Guns, Germs, and Steel

Guns, Germs, and Steel: The Fates of Human SocietiesGuns, Germs, and Steel: The Fates of Human Societies by Jared Diamond

My rating: 3 of 5 stars


An extended discussion of the factors that influence the development of human societies by way of answering the question of why certain societies – Europe – have socially and technologically dominated. And specifically by way of explaining Europe's dominance as an accident of environment – species availability, geography, that sort of thing – rather than anything inherent to its peoples or, just as often, anything inherently inferior about the native populations of the rest of the globe.

Hmm. An ambitious project, and I'm glad I read it, but.

But this is one of those books where I'm reading, I'm interested, we're good. And then I start getting a feeling, just a niggle, like there's something I'm not seeing. And then it slowly dawns on me and I go, ". . . wait . . . wait, no. Really?"

What I wasn't seeing here were proper citations. I assumed at first this was an artifact of the audiobook, since they maddeningly cut non-substantive footnotes. (I usually get an e-text to check later, if I am curious. Which I'm me, so I generally am.) But when I checked here, nope, almost nothing.

But that wasn't the real problem. The real problem was that when I paid close attention to what he said textually about his sources . . . holy shitballs, guys. Are you fucking kidding me? This dude wrote a book discussing clashes between more advanced societies and less advanced societies, drawing largely from primary sources embedded in the victorious society, and it never occurred to him that this was a problem. Wow.

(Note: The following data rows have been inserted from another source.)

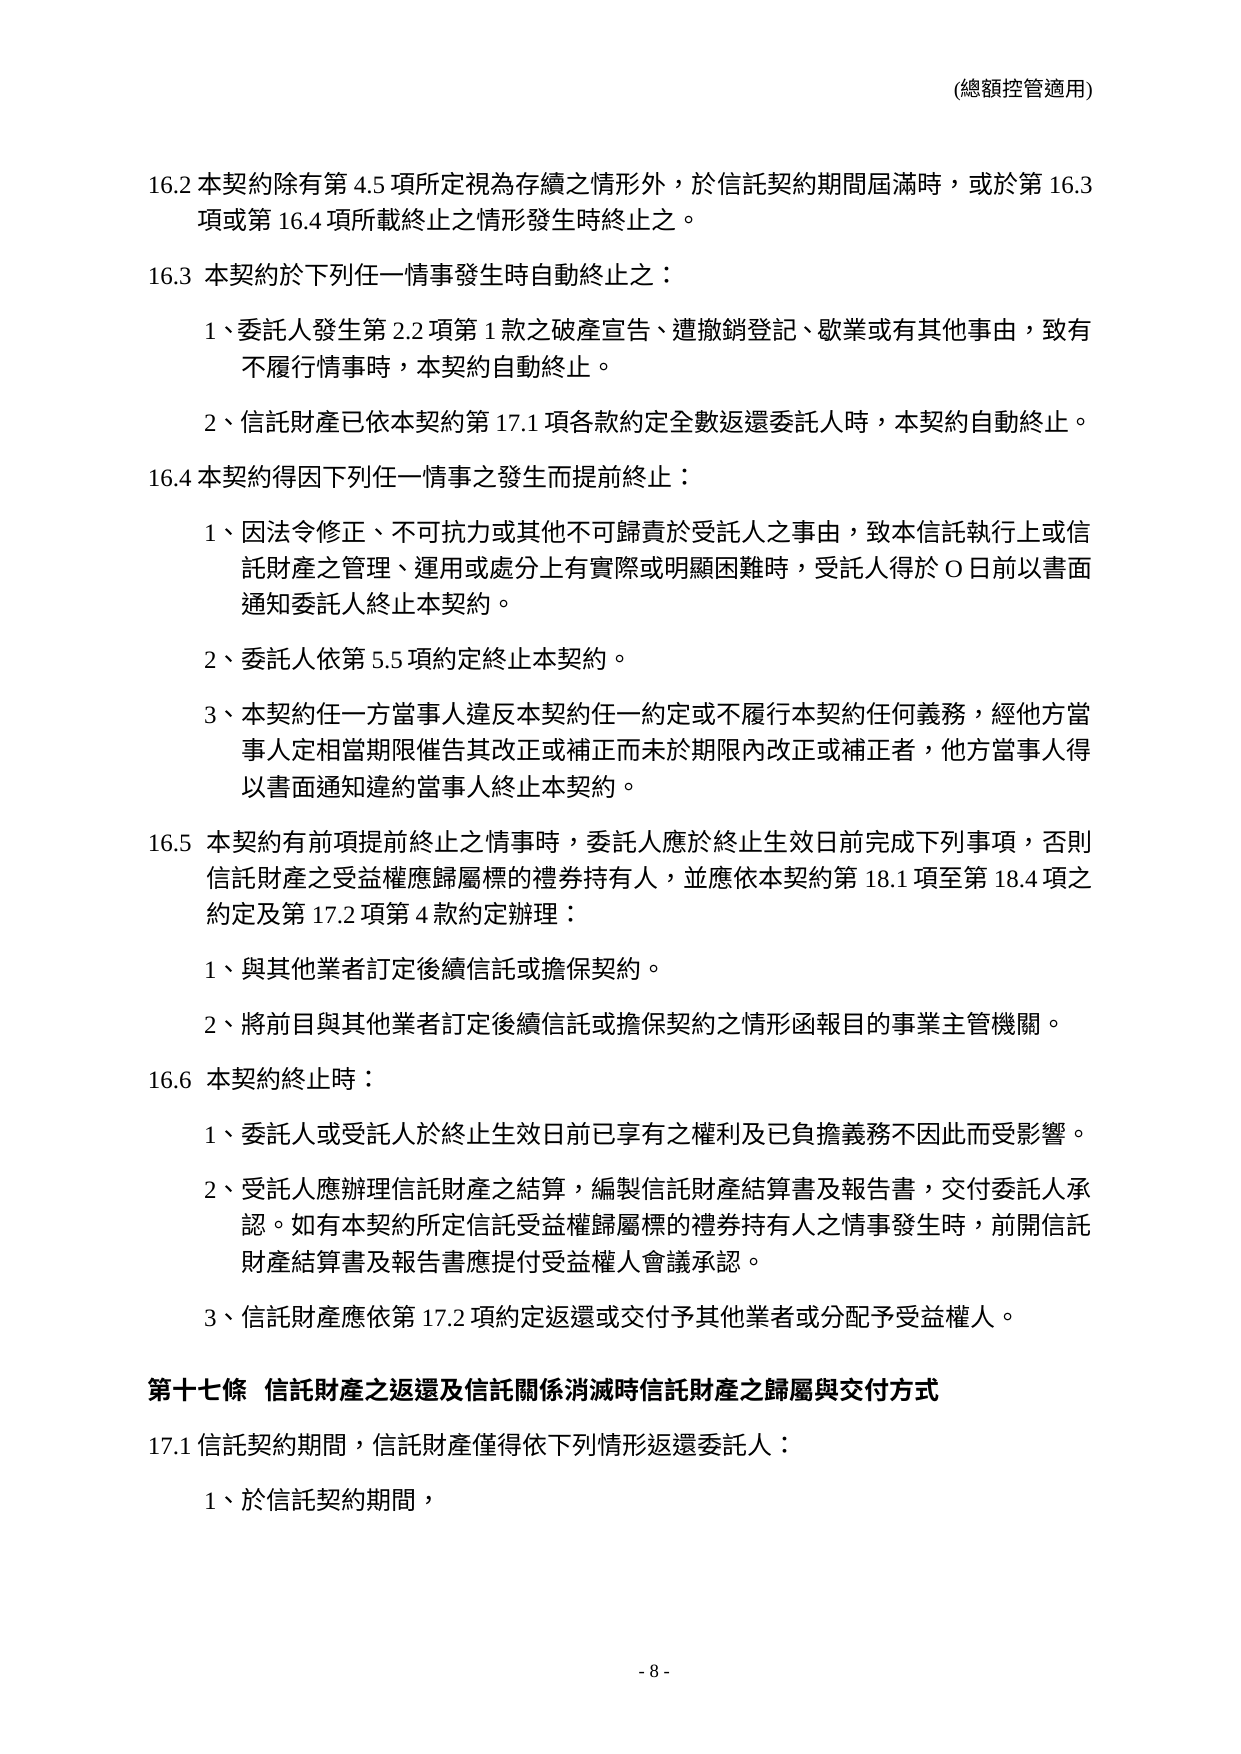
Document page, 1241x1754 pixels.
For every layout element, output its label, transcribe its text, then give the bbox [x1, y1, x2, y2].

text 3、本契約任一方當事人違反本契約任一約定或不履行本契約任何義務，經他方當事人定相當期限催告其改正或補正而未於期限內改正或補正者，他方當事人得以書面通知違約當事人終止本契約。 [204, 694, 1092, 803]
text 1、因法令修正、不可抗力或其他不可歸責於受託人之事由，致本信託執行上或信託財產之管理、運用或處分上有實際或明顯困難時，受託人得於O日前以書面通知委託人終止本契約。 [204, 512, 1092, 621]
text 2、信託財產已依本契約第17.1項各款約定全數返還委託人時，本契約自動終止。 [198, 402, 1092, 438]
text 16.4 本契約得因下列任一情事之發生而提前終止： [148, 457, 1092, 493]
text 16.5 本契約有前項提前終止之情事時，委託人應於終止生效日前完成下列事項，否則信託財產之受益權應歸屬標的禮券持有人，並應依本契約第18.1項至第18.4項之約定及第17.2項第4款約定辦理： [148, 822, 1092, 931]
text 3、信託財產應依第17.2項約定返還或交付予其他業者或分配予受益權人。 [204, 1297, 1092, 1333]
text 1、委託人發生第2.2項第1款之破產宣告、遭撤銷登記、歇業或有其他事由，致有不履行情事時，本契約自動終止。 [204, 311, 1092, 383]
text 1、委託人或受託人於終止生效日前已享有之權利及已負擔義務不因此而受影響。 [204, 1114, 1092, 1151]
text 16.2 本契約除有第4.5項所定視為存續之情形外，於信託契約期間屆滿時，或於第16.3項或第16.4項所載終止之情形發生時終止之。 [148, 164, 1092, 237]
text 1、與其他業者訂定後續信託或擔保契約。 [204, 949, 1092, 986]
text 第十七條 信託財產之返還及信託關係消滅時信託財產之歸屬與交付方式 [148, 1371, 1092, 1407]
text 17.1 信託契約期間，信託財產僅得依下列情形返還委託人： [148, 1426, 1092, 1462]
text 2、受託人應辦理信託財產之結算，編製信託財產結算書及報告書，交付委託人承認。如有本契約所定信託受益權歸屬標的禮券持有人之情事發生時，前開信託財產結算書及報告書應提付受益權人會議承認。 [204, 1169, 1092, 1278]
text 1、於信託契約期間， [204, 1481, 1092, 1517]
text 2、將前目與其他業者訂定後續信託或擔保契約之情形函報目的事業主管機關。 [204, 1004, 1092, 1041]
text 16.3 本契約於下列任一情事發生時自動終止之： [148, 256, 1092, 292]
text 16.6 本契約終止時： [148, 1059, 1092, 1096]
text 2、委託人依第5.5項約定終止本契約。 [204, 639, 1092, 676]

And separately, I am totally into these projects that promote social justice agendas orthogonally, like arguing against racism by talking about the impact of continental geography on technological development. But I'm always happier when it's clear the author can engage with the meat of the issue if he wants to. And Diamond is, um, still in racism 101. Like, he's against it, everybody! Racism bad! But let's all pause to romanticize indigenous tribal people and talk about how the simplicity of their lives makes them happier than white people. Ug.

So short version: a really interesting project, but Diamond lost a huge amount of credibility with me from start to finish.